### Exercise objective
These records contain pictures, which must be left out; copy exactly the lines from the one with "left hip: (272, 383)" up to and including the one with "right shoulder: (389, 241)".

### Provided material

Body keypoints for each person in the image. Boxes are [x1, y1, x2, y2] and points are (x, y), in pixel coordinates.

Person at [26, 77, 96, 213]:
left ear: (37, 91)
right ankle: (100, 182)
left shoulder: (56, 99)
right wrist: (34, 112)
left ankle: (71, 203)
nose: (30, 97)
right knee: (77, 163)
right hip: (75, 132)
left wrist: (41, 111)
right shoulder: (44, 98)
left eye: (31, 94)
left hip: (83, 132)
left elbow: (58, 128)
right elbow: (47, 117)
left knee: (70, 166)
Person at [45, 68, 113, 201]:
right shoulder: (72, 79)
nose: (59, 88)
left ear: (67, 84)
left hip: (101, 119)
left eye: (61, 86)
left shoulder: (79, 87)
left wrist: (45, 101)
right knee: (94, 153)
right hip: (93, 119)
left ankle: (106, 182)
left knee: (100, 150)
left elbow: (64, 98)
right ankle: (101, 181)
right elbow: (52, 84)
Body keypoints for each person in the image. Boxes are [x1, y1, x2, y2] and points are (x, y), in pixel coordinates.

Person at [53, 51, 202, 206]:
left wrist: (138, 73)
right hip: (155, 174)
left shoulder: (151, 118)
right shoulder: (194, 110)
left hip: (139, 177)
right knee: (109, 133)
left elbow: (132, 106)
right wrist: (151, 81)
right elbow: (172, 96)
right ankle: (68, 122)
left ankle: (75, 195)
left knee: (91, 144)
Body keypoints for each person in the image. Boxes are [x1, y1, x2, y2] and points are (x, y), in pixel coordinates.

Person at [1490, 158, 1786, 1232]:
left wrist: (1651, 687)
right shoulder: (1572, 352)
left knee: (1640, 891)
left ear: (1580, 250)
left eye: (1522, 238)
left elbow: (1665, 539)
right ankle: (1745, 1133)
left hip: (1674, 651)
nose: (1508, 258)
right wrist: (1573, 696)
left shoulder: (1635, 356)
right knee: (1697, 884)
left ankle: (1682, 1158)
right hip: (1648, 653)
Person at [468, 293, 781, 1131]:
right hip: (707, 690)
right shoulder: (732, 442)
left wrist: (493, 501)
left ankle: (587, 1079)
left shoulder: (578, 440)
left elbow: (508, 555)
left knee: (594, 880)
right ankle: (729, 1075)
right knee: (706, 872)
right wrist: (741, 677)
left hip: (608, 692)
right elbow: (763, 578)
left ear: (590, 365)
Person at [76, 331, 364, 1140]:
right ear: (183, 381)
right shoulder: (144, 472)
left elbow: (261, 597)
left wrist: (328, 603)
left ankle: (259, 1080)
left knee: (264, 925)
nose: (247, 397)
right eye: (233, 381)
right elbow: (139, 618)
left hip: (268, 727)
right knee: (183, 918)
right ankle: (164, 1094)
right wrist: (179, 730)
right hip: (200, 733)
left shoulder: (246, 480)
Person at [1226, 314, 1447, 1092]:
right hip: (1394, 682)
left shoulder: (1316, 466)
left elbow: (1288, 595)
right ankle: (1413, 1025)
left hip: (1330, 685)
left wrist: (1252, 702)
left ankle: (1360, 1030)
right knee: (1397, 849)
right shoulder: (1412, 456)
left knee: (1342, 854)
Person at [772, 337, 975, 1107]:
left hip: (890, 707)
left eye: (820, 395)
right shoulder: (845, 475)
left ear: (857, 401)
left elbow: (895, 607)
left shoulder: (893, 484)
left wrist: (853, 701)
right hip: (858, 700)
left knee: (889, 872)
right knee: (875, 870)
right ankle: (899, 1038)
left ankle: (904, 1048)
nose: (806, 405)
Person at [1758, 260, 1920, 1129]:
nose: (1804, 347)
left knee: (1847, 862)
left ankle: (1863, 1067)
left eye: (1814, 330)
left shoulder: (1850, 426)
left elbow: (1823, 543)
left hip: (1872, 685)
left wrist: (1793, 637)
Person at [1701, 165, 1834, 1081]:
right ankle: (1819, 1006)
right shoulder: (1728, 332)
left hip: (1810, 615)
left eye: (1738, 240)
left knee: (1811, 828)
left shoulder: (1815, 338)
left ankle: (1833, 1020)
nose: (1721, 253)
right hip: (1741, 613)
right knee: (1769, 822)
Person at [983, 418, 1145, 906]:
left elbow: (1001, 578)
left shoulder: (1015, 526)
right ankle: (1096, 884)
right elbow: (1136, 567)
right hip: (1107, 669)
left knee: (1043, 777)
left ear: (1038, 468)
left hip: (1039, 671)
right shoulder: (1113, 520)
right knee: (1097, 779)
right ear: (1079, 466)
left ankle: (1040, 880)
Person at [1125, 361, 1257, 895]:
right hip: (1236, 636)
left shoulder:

...

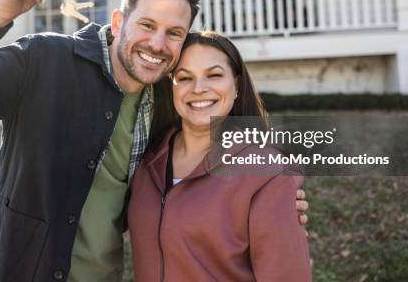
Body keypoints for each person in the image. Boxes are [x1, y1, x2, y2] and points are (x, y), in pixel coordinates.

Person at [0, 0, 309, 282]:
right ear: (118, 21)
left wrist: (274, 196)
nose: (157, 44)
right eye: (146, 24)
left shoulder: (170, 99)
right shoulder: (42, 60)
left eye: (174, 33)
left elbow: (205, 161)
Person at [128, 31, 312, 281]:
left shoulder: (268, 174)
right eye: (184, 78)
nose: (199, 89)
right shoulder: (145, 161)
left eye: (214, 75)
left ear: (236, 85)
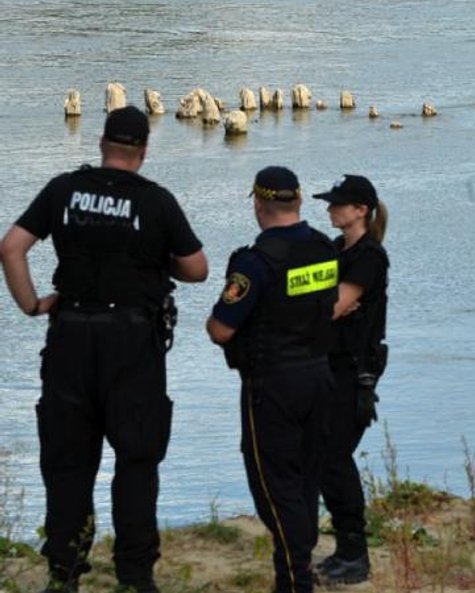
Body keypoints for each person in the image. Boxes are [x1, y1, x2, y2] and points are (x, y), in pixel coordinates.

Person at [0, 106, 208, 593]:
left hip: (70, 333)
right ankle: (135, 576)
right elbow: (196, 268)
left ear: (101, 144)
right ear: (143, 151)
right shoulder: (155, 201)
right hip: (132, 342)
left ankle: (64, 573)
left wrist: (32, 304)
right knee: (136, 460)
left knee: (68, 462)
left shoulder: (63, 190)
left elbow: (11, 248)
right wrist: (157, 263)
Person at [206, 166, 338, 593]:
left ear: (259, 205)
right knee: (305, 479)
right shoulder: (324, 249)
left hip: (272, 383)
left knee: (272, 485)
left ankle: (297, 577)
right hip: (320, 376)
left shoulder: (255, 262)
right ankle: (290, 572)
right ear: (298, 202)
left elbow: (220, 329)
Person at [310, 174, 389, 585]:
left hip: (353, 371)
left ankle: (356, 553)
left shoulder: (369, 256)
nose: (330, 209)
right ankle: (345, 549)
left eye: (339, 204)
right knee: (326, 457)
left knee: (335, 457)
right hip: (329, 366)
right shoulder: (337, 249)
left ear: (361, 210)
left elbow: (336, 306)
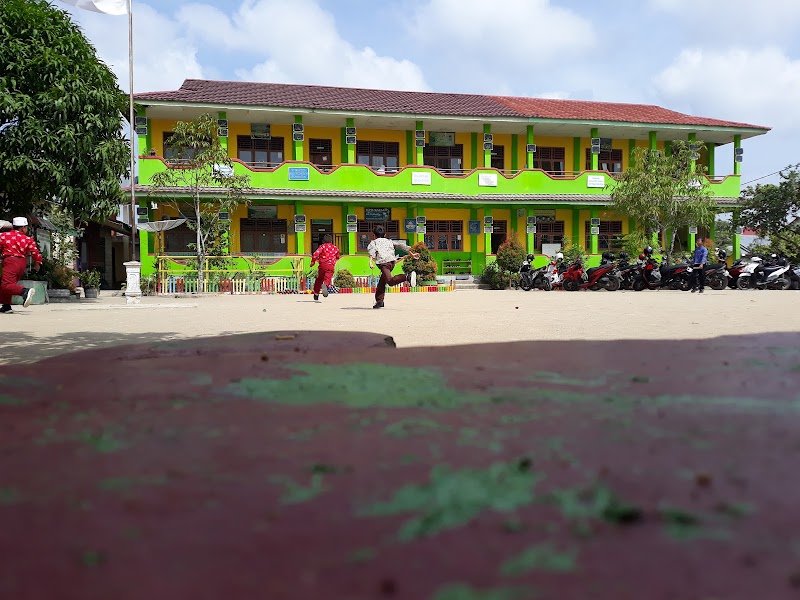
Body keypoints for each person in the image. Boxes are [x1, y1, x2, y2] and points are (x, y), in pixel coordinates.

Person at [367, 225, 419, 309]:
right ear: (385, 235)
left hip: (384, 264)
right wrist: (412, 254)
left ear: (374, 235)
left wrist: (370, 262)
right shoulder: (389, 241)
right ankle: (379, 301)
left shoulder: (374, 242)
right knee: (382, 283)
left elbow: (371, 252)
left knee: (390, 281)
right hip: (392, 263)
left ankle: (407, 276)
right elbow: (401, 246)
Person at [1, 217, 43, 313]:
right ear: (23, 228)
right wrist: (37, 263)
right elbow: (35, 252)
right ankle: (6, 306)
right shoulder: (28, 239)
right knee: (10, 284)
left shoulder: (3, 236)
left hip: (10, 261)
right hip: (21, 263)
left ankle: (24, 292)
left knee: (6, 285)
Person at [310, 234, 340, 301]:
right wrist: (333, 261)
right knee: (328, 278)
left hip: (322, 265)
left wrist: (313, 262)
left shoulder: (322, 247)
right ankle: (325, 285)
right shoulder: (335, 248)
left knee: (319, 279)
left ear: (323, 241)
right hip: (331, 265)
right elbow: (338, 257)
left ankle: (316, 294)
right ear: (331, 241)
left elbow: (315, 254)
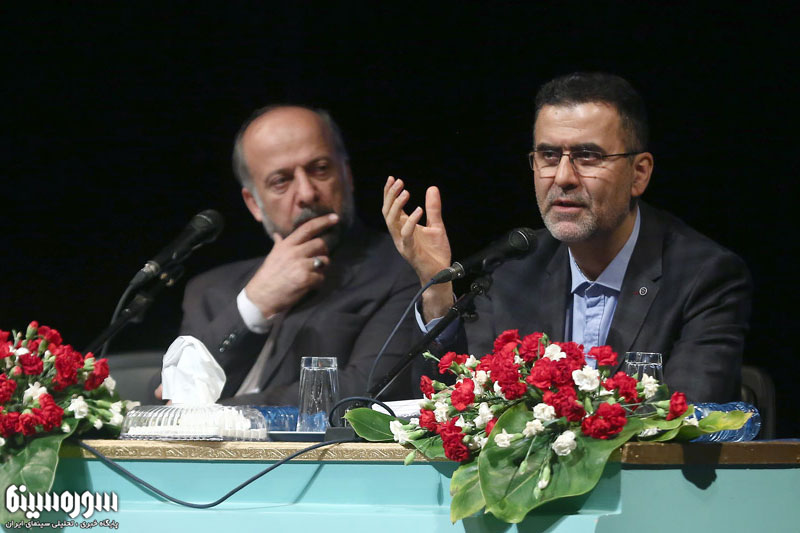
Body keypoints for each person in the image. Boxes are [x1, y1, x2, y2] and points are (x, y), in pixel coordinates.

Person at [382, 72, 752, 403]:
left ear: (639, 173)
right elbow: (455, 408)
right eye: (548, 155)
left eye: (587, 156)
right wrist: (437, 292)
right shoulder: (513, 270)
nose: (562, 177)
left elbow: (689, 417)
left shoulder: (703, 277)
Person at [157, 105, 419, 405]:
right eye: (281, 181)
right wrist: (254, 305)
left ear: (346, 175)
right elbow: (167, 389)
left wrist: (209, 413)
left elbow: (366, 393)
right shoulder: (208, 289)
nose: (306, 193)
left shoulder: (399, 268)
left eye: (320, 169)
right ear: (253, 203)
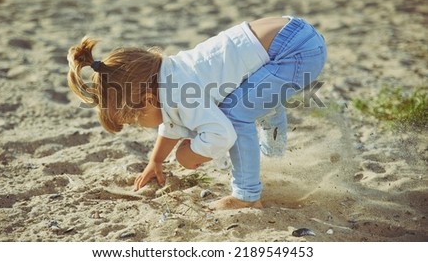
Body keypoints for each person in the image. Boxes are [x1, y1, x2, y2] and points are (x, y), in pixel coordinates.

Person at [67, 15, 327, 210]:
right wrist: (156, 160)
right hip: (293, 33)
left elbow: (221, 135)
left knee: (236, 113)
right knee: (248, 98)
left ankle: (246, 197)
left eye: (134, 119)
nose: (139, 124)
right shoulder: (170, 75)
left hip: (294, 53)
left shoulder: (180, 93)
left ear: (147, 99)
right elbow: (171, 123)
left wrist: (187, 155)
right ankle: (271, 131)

---

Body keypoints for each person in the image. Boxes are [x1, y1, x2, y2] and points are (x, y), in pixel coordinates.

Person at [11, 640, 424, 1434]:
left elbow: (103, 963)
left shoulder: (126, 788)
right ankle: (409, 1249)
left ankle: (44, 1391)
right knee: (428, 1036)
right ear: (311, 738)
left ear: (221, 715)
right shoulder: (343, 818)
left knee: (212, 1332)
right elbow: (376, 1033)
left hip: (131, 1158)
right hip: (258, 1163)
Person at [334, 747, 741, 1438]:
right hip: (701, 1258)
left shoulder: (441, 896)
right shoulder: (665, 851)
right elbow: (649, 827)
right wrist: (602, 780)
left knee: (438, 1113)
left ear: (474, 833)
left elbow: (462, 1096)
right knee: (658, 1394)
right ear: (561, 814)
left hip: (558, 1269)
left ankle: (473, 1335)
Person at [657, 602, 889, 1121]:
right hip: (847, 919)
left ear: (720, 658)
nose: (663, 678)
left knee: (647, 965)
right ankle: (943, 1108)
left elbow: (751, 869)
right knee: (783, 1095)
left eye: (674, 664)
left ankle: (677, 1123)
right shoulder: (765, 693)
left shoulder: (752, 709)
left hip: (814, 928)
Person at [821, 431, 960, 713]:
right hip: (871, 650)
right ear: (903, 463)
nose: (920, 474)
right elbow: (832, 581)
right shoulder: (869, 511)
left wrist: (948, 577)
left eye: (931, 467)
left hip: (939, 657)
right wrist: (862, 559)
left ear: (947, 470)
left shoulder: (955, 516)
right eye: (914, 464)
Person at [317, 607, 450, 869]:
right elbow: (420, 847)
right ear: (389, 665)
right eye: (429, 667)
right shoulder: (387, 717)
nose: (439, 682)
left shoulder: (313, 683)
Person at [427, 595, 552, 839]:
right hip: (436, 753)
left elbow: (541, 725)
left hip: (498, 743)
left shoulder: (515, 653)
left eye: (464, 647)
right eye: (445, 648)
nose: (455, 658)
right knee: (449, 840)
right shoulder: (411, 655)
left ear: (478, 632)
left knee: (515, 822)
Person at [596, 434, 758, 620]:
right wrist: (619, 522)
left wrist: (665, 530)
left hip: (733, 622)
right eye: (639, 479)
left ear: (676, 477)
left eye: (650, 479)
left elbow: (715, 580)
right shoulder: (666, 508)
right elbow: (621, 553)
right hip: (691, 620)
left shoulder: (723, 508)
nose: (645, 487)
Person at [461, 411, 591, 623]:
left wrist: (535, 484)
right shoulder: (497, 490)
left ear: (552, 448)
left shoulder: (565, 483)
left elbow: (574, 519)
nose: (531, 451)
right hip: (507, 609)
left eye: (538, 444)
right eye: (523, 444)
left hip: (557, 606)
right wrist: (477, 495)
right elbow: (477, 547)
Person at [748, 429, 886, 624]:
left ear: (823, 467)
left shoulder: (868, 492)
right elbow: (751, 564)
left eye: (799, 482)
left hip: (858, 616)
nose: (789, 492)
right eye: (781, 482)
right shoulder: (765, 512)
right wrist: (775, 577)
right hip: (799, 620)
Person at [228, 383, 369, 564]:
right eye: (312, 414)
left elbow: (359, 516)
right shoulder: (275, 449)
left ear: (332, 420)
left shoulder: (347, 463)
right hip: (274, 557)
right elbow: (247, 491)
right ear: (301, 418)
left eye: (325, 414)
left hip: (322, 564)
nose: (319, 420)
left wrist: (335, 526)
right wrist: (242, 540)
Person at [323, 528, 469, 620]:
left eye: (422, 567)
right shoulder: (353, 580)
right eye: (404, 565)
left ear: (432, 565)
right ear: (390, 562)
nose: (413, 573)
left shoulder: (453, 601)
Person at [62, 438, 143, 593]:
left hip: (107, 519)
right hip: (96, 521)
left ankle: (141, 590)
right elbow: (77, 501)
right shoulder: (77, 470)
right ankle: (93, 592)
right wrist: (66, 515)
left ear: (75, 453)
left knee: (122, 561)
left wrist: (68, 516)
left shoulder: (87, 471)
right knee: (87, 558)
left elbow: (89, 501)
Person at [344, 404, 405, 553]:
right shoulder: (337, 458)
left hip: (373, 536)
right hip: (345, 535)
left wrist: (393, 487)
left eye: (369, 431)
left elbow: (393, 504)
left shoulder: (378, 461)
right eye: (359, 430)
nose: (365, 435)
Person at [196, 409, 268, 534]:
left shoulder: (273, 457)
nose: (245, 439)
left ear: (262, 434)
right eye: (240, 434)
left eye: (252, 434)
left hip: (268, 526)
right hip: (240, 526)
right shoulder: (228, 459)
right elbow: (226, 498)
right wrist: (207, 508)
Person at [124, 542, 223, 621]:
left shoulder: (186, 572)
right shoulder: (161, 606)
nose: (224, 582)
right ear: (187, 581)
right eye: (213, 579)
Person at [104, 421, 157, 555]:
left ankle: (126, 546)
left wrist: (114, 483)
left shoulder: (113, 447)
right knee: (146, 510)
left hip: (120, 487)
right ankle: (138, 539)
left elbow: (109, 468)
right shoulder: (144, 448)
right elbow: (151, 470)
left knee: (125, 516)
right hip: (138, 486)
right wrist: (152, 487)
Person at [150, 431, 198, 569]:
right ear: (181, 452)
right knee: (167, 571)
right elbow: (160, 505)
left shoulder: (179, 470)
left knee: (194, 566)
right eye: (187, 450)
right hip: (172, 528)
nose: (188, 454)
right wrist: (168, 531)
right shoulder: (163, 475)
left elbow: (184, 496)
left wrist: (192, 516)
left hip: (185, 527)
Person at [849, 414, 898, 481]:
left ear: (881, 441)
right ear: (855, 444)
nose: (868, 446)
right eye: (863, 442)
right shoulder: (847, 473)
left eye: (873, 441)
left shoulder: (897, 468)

### Solution to this task
left hip: (272, 383)
left knee: (272, 485)
left ankle: (297, 577)
right hip: (320, 376)
left shoulder: (255, 262)
right ankle: (290, 572)
right ear: (298, 202)
left elbow: (220, 329)
Person at [310, 174, 389, 585]:
left hip: (353, 371)
left ankle: (356, 553)
left shoulder: (369, 256)
nose: (330, 209)
right ankle: (345, 549)
left eye: (339, 204)
right knee: (326, 457)
left knee: (335, 457)
right hip: (329, 366)
right shoulder: (337, 249)
left ear: (361, 210)
left elbow: (336, 306)
Body keypoints for each person in the image. Boxes are [x1, y1, x2, y2] and points are (x, y), in pixel coordinates.

Person at [367, 225, 419, 309]:
right ear: (385, 235)
left hip: (384, 264)
right wrist: (412, 254)
left ear: (374, 235)
left wrist: (370, 262)
right shoulder: (389, 241)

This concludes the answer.